In between repeats my patient would sit up, swing her legs over the side of her bed, and stand. From there she would turn and have a seat on the bedside commode or in her wheelchair. From the wheelchair, she would go to doctors appointments. And occasionally, the opera.
It was a life she wanted to go back to.
But after weeks in the hospital being treated for an infection not related to her dialysis, she could no longer stand or swing her legs over the bed or even sit up in it without the help of 2 others. It was one more help than daughter could provide at home, so going home was not an option.
Because we are currently a country of extremes and skilled nursing facilities don’t do windows or dialysis, the options were only two: transitioning to hemodialysis or stopping dialysis. Stopping dialysis would mean my patient, who still had a tiny bit of kidney function would likely die in months, maybe weeks. Exactly when we could not predict.
“I want to be here to see my first grandchild,” she said.
“That is a wonderful goal,” I said, knowing she had 2 other daughters. But how much time would achieving that goal require, I wondered. Was anybody pregnant? Was anybody planning to get pregnant?
One of three daughters was married and trying to get pregnant. We were at least a year from getting my patient to her goal.
“Well, in that case, I think hemodialysis would give you the best chance of reaching that goal.”
But "best chance" does not mean "for sure". Were it not for her daughter, my patient would have already been in a nursing home. A seminal study showed that a year after starting dialysis, only about 3 in 10 nursing home patients was alive. And only 1 of them was able to think as clearly and do as much as they could when they started. My patient had already beaten those odds, so either she would continue being an exception. Or her time was short. Regardless of what we did—because dialysis could not change all the reasons that confined her to a wheelchair before dialysis. Dialysis couldn’t even change the fact that end-stage kidney disease is end stage. She would need to decide how much she would be willing to put up in hopes of reaching her goal.

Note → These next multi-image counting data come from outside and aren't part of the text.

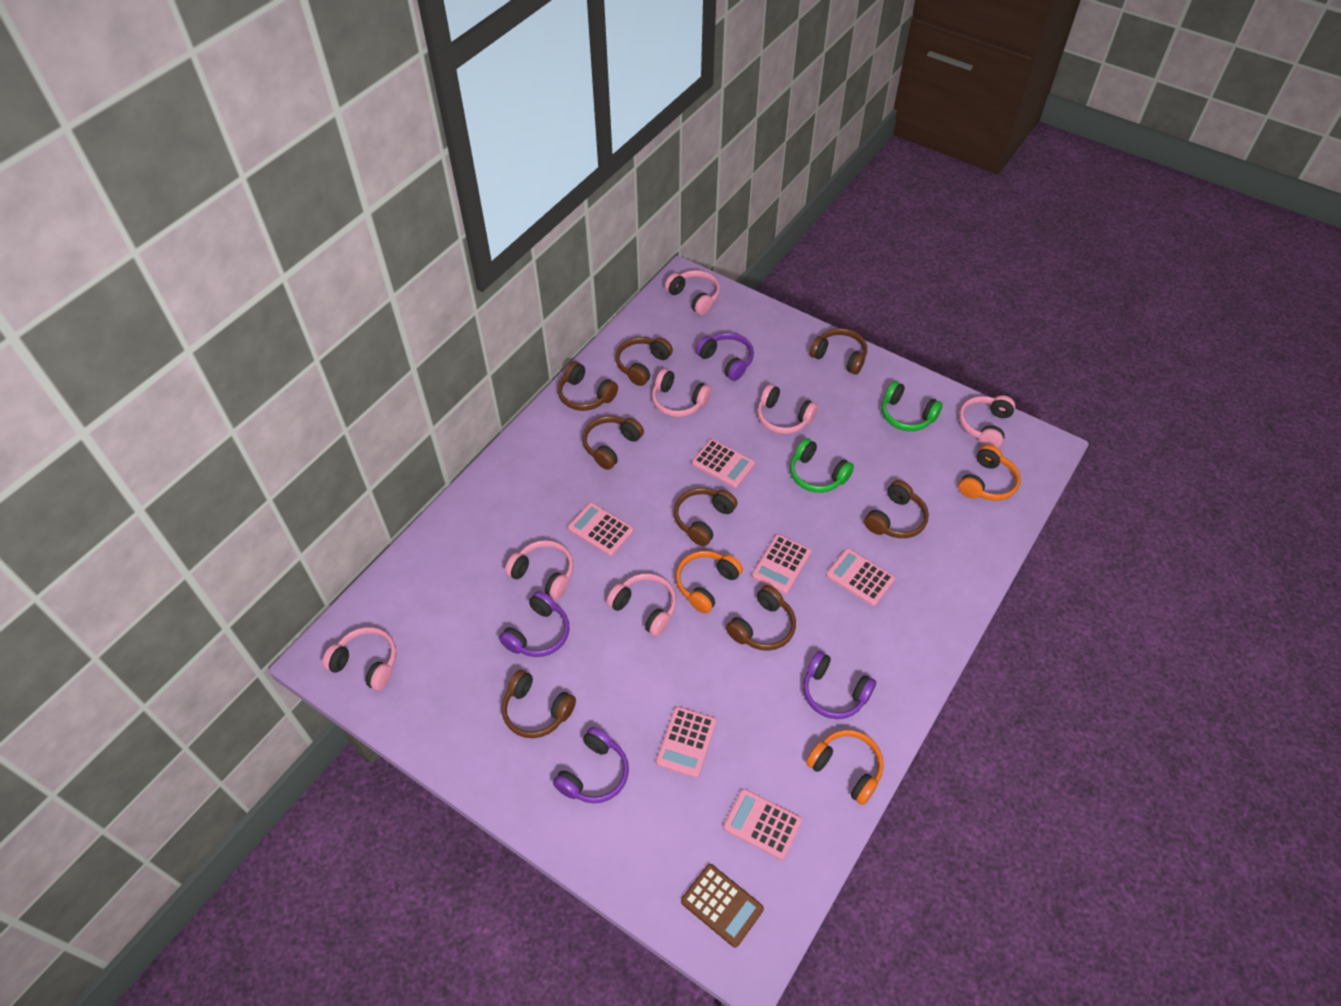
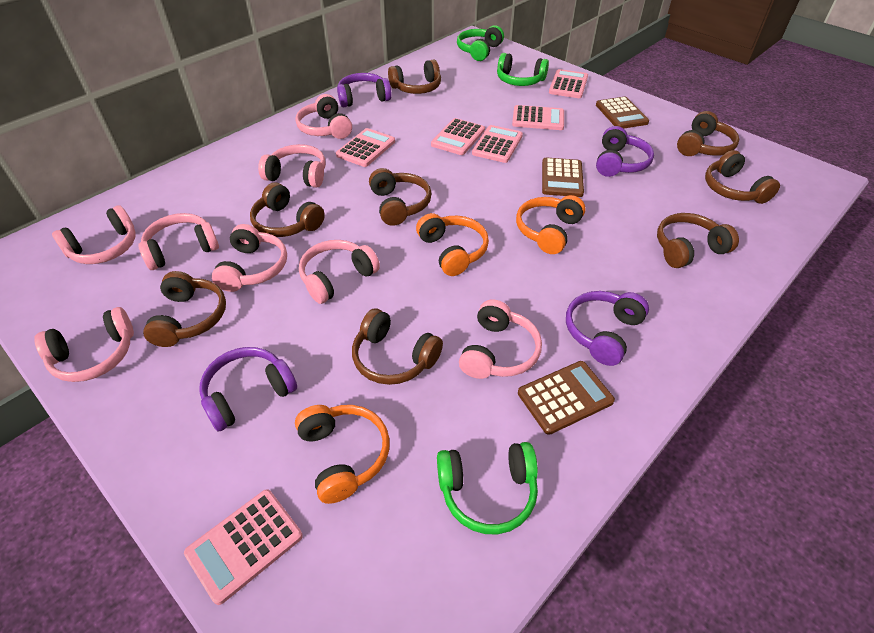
brown calculator: 1 -> 3
green headphones: 2 -> 3
pink headphones: 7 -> 8

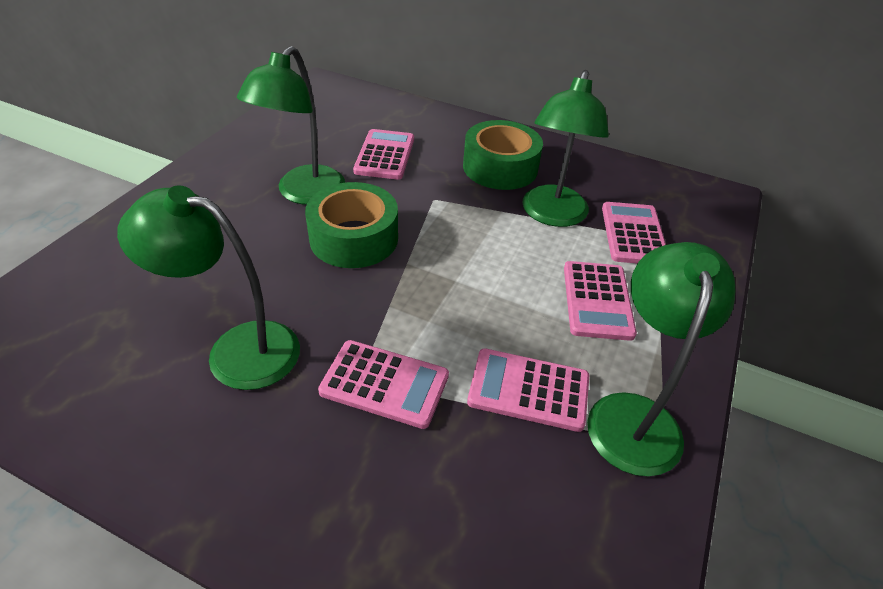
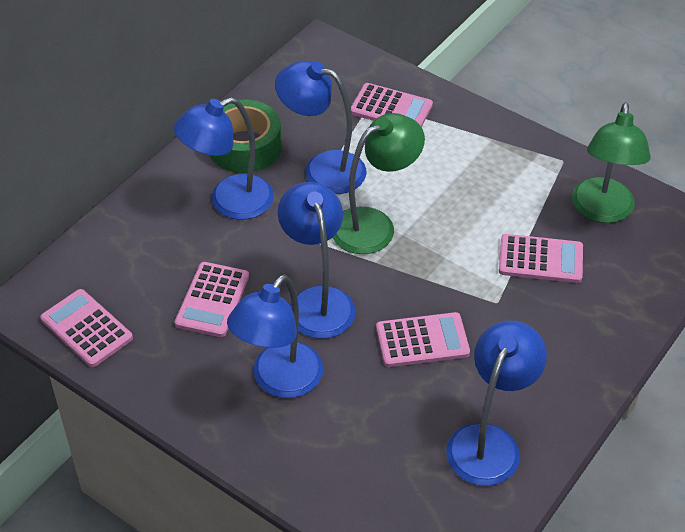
blue lamp: 0 -> 5
green lamp: 4 -> 2
green tape: 2 -> 1

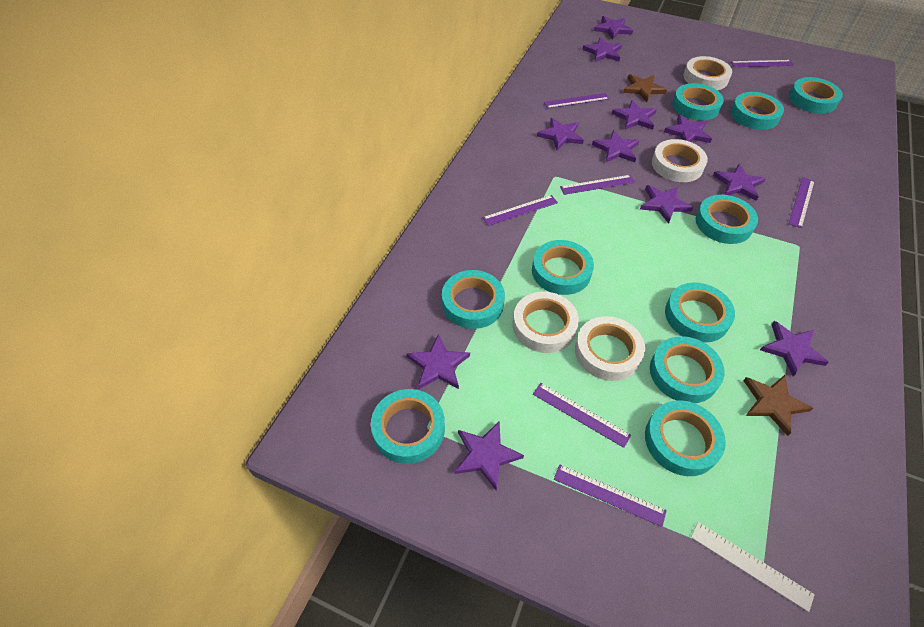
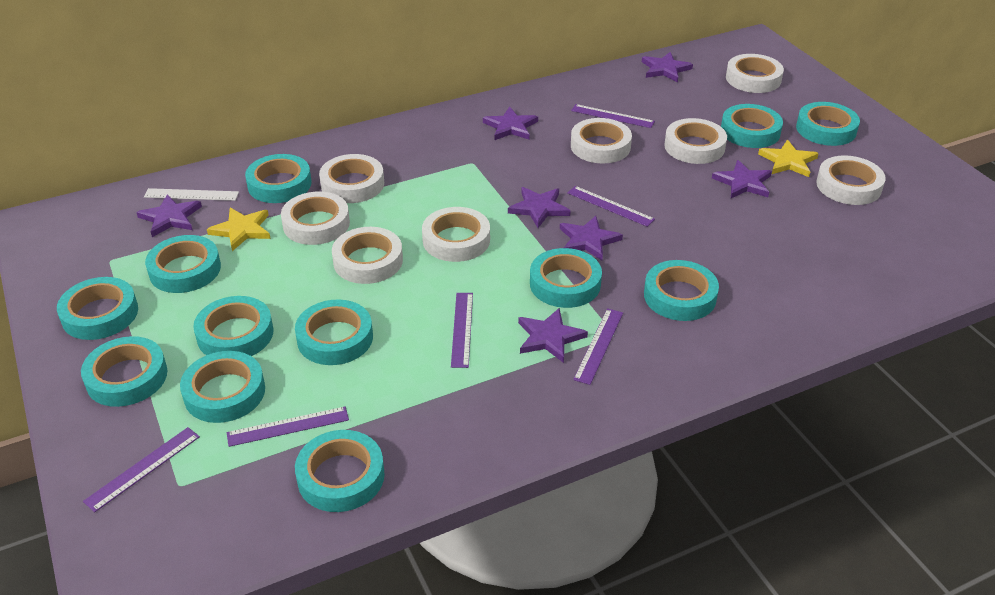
brown star: 2 -> 0
purple ruler: 7 -> 6
purple star: 11 -> 7
turquoise tape: 10 -> 12
white tape: 4 -> 8
yellow star: 0 -> 2

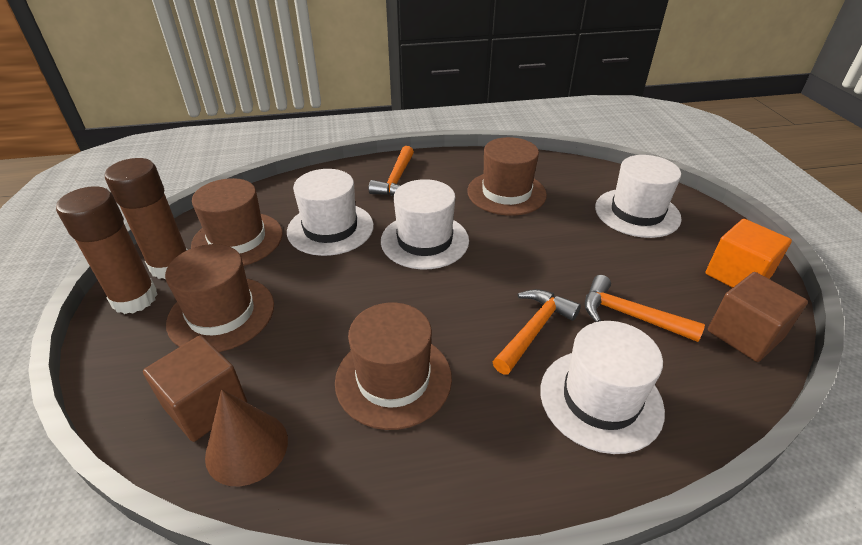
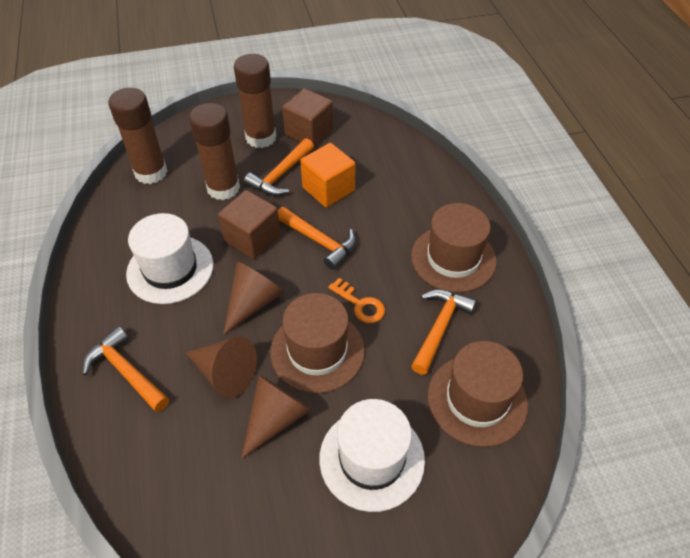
brown cone: 1 -> 3
brown glue stick: 2 -> 3
brown hat: 4 -> 3
orange hammer: 3 -> 4
orange key: 0 -> 1
white hat: 4 -> 2

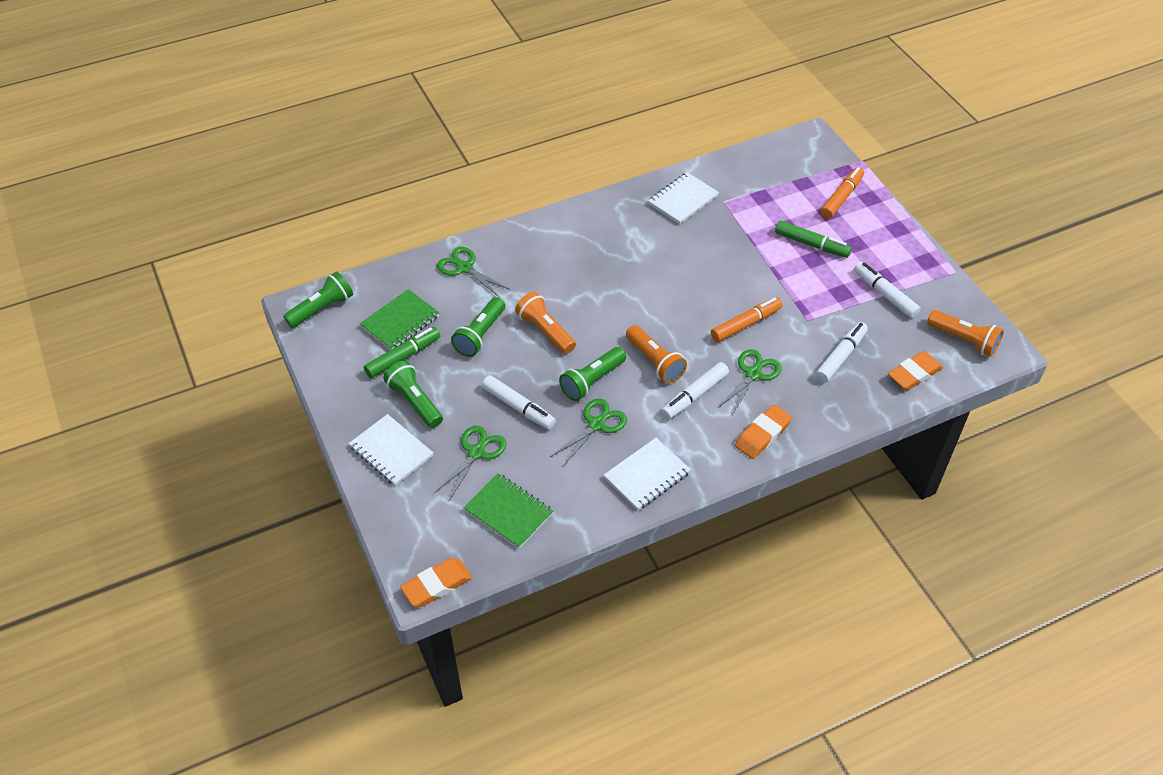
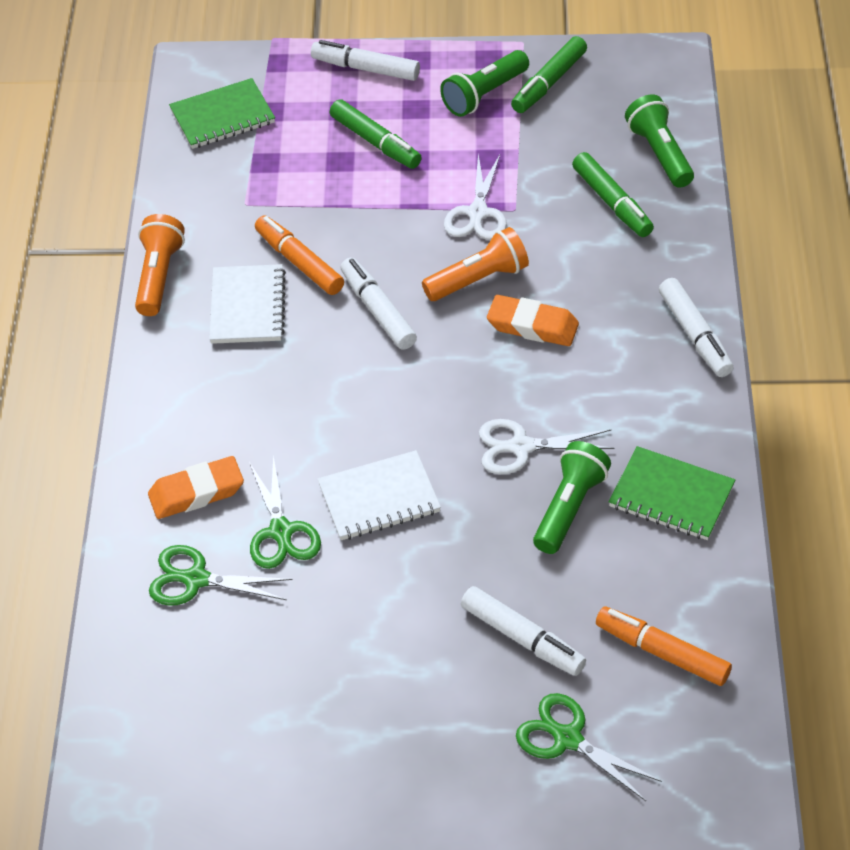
green flashlight: 4 -> 3
green marker: 2 -> 3
green scissors: 4 -> 3
orange eraser: 3 -> 2
orange flashlight: 3 -> 2
white notebook: 3 -> 2
white scissors: 0 -> 2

Transitioning to hemodialysis for my patient, I explained, would mean being transported by ambulance on a gurney to and from dialysis. It would mean being moved from the nursing home bed to the ambulance gurney to the dialysis unit gurney and back three times a week. In between backs, would be 3 hours on the dialysis machine. No opera.
“I will support you in whatever choice you make,” I said staring into her pale blue eyes. “And we can talk from time to time and see how you’re doing with that choice. If it is no longer what you are willing to put up with, we can change the goal and do something different.”
“I’ve made up my mind,” she said. “I will get the catheter.”
“OK. How do you feel about that decision?”
“I’m happy with it.”
“Then so am I,” I smiled, truly happy that she was no longer in a quandary. And that I helped her make that transition.